Les dio las gracias a los dos y también los invitó a todos a que pasaran a su casa a compartir un pequeño almuerzo. Había comprado varias piezas de pan dulce y dos botellas de leche expresamente para ellos.
—Me imagino que deben de tener hambre —les dijo y les mostró las viandas que ya tenía servidas en su comedor. Los niños se quedaron callados, pero sus ojos hablaron por sí mismos. Los tenían bien abiertos y enfocados en las piezas de pan.
—No sé cómo agradecerle tanta atención —dijo Tina. Estaba a punto de llorar, pero logró aguantarse.
—No te preocupes, hija. Ya me pagaron con esa buena labor que hicieron afuera, en esa limpieza —comentó la dueña del lugar—. Además, ustedes están pasando por un momento difícil y sé que necesitan ayuda. Y aquí en Mexicali estamos acostumbrados a ofrecer ayuda, especialmente a la gente trabajadora.
Durante el transcurso del almuerzo, doña Sole le mencionó a Tina que una amiga andaba buscando a una mujer para que le ayudara a planchar ropa. Vivía sobre la avenida Obregón, hacia el este, no muy lejos de allí, le explicó. Agregó que esa amiga se llamaba Priscila y que les planchaba ropa a varios clientes desde su casa, pero que había adquirido demasiado trabajo y necesitaba a una persona que le ayudara.
—Es muy buena persona —agregó—. Y es muy justa.
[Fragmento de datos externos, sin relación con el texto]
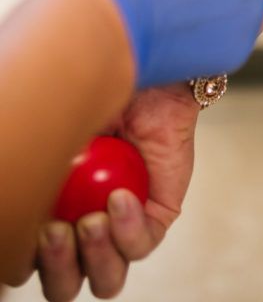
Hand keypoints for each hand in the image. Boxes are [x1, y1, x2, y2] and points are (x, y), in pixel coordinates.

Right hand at [36, 85, 197, 301]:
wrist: (141, 75)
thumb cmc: (88, 99)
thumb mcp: (50, 135)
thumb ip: (32, 168)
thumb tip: (13, 190)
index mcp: (49, 216)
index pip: (27, 263)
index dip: (23, 259)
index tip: (29, 227)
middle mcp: (82, 230)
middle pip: (63, 285)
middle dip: (56, 267)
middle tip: (56, 230)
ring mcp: (121, 228)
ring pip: (106, 279)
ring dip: (94, 257)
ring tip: (91, 220)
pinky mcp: (156, 217)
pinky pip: (142, 245)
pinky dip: (128, 229)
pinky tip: (120, 198)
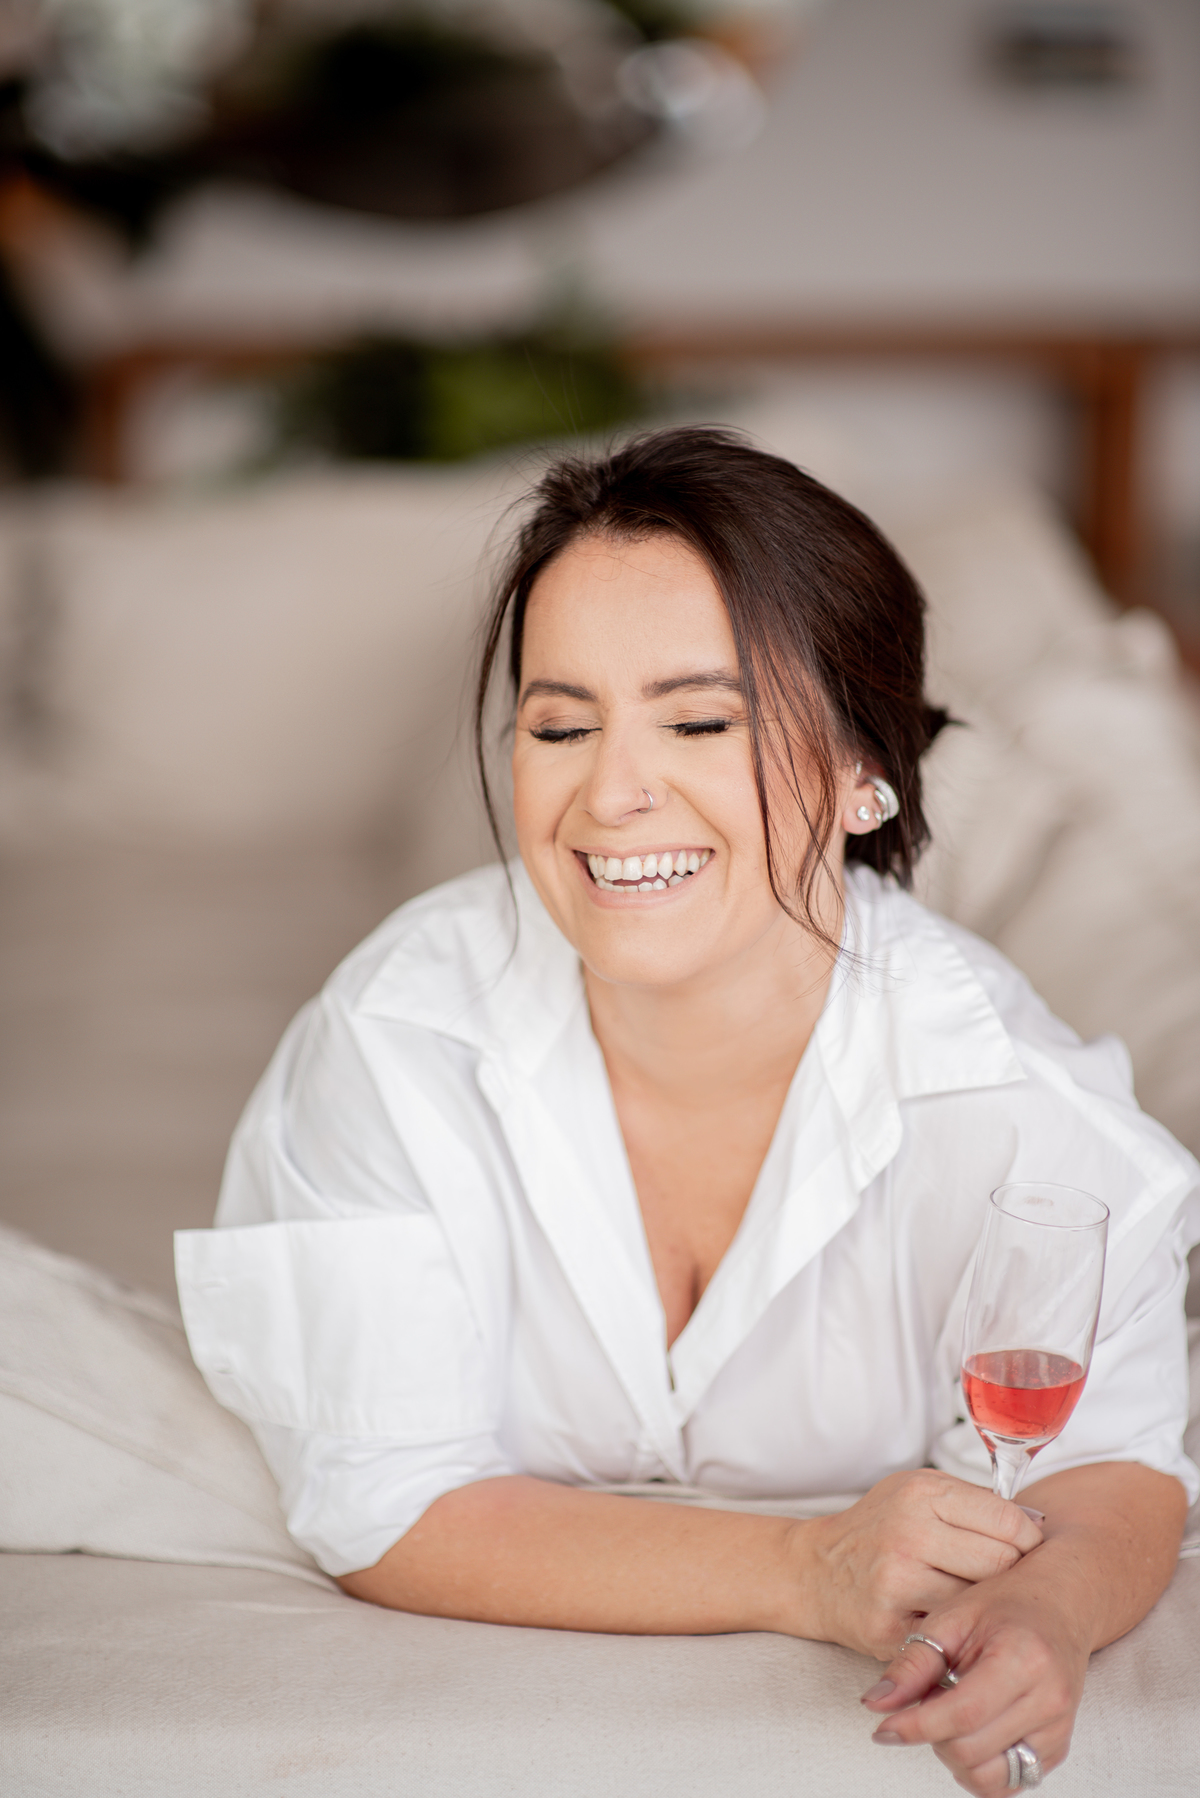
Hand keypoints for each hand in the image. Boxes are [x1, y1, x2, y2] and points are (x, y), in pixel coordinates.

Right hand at [797, 1470, 1042, 1657]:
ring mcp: (898, 1584)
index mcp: (922, 1494)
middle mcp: (909, 1534)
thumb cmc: (877, 1528)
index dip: (1028, 1540)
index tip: (1025, 1550)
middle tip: (1004, 1580)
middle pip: (1001, 1564)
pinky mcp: (890, 1629)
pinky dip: (957, 1632)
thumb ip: (972, 1501)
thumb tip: (1037, 1525)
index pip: (1008, 1521)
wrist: (813, 1571)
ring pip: (980, 1603)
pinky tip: (950, 1622)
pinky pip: (951, 1635)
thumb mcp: (917, 1491)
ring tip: (976, 1600)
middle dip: (1011, 1575)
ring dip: (984, 1606)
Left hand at [859, 1576, 1088, 1792]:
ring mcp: (1057, 1731)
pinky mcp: (1058, 1751)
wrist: (1058, 1607)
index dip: (915, 1727)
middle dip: (933, 1735)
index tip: (883, 1729)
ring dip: (955, 1757)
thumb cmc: (1003, 1605)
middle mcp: (1048, 1702)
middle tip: (928, 1700)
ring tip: (949, 1715)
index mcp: (1022, 1660)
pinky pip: (1009, 1783)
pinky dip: (979, 1767)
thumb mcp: (952, 1619)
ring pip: (990, 1778)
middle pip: (971, 1751)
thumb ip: (914, 1664)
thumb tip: (875, 1704)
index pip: (961, 1714)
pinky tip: (970, 1732)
La conozco bien.
Una vez concluido el almuerzo se fueron a la casa de la amiga. La encontraron planchando. Después de presentarse, doña Sole le dijo que Tina estaba interesada en ayudarle a planchar. Le mencionó también la situación por la que pasaba esa familia y que por ahora se estaban quedando en uno de los cuartos que ella alquilaba.
—Llegaste en el momento perfecto —dijo Priscila—. Tengo demasiado trabajo y no lo puedo hacer todo yo sola. Pero tampoco quiero decirles a mis clientes eso, pues se podrían ir con otras planchadoras.
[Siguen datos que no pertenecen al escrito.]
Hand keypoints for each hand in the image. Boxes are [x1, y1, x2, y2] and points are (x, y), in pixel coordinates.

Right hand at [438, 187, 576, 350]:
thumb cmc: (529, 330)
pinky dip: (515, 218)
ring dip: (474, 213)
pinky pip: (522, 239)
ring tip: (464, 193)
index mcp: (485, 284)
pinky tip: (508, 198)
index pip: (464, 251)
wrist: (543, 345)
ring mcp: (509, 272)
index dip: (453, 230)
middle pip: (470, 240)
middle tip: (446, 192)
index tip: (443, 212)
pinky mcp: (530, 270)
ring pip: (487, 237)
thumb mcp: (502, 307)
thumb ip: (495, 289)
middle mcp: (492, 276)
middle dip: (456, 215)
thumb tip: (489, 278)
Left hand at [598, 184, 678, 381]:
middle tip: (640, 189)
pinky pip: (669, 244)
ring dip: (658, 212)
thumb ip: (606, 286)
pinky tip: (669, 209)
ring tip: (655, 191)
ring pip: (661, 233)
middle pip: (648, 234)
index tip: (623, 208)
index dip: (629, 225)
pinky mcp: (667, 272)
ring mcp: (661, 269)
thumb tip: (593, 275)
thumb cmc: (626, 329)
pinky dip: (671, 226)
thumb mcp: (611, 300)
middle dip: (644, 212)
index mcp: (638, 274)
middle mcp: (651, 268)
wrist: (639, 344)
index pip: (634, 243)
Agregó que no podía pagar mucho, pero que sería justa y haría lo correcto y que le saldaría lo ganado el mismo día de hacer el trabajo. Tina aceptó la oferta y preguntó cuándo podría empezar.
—Ahora mismo —le contestó Priscila—. Entiendo tu situación. Además, si así lo deseas, tus hijos se pueden quedar aquí, contigo, mientras planchas. Pero se tienen que portar bien y no andar haciendo travesuras.
—No se preocupe doña Priscila, se van a portar bien.
Antes de que doña Sole se regresara a su casa, Tina de nuevo le dio las gracias por todo lo que había hecho por ellos. Ella se sonrió y se despidió de las dos y de los niños.
Tina planchó ropa por cerca de dos horas, mientras que Priscila se dedicaba a otras labores. Una vez concluido su trabajo, su nueva patrona le pidió que regresara el día siguiente más o menos a la misma hora y que le tendría más ropa que planchar. Como pago le dio varias monedas y le preguntó que si estaba de acuerdo con la cantidad recibida. Tina le dijo que no se preocupara, que confiaba en ella. Antes de que se fueran, Priscila le entregó una pequeña bolsa de papel la cual había llenado con varios productos alimenticios.
—Es algo para la noche, unas golosinas y algo de comida que acabo de preparar. Espero les guste.
Tina sintió que se le hacía un nudo en la garganta; casi no podía hablar. Conforme encontró fuerzas para decir algo, le dio las gracias a Priscila y trató de sonreírse, pero no logró hacerlo. Con la mano le dijo adiós, dando una media vuelta para que no se notara su angustia, y a pasos apresurados ella y sus hijos se fueron al cuartito en donde temporalmente se albergaban. Una mezcla de felicidad y de dolor la acongojaba. Conforme caminaba, no se pudo aguantar más y la traicionaron las lágrimas. El hijo mayor lo notó, pero no dijo nada.